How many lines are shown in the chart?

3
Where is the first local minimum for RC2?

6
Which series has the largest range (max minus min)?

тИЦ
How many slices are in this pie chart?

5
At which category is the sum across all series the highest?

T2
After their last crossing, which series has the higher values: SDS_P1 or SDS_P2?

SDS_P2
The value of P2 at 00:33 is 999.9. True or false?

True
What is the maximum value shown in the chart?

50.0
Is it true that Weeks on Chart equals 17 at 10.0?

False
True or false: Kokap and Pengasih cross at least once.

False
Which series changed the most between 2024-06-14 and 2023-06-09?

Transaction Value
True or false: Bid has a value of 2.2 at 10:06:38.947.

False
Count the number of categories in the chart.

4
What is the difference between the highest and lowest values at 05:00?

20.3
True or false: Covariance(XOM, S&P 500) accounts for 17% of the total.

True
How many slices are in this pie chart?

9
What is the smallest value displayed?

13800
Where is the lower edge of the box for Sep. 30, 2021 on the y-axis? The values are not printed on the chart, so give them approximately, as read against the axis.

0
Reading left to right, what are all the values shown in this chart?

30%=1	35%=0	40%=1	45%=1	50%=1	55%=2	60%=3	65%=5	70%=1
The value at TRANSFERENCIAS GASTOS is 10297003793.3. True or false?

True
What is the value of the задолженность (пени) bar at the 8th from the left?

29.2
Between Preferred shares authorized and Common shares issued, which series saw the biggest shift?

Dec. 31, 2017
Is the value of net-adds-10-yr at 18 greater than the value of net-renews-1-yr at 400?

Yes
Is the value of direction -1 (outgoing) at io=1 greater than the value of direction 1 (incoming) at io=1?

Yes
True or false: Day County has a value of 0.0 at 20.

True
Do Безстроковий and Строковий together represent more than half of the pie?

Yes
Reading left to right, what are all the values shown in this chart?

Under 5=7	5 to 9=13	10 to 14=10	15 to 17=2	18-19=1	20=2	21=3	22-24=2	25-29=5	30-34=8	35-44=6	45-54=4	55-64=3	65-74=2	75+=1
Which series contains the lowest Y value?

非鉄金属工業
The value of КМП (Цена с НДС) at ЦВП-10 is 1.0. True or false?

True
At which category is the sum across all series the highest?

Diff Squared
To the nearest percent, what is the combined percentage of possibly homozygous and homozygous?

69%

■ Task prompt: From the rows above, pick out each line that contains the string "lowest", matching case.

■ Response to the exercise:
What is the difference between the highest and lowest values at 05:00?
Which series contains the lowest Y value?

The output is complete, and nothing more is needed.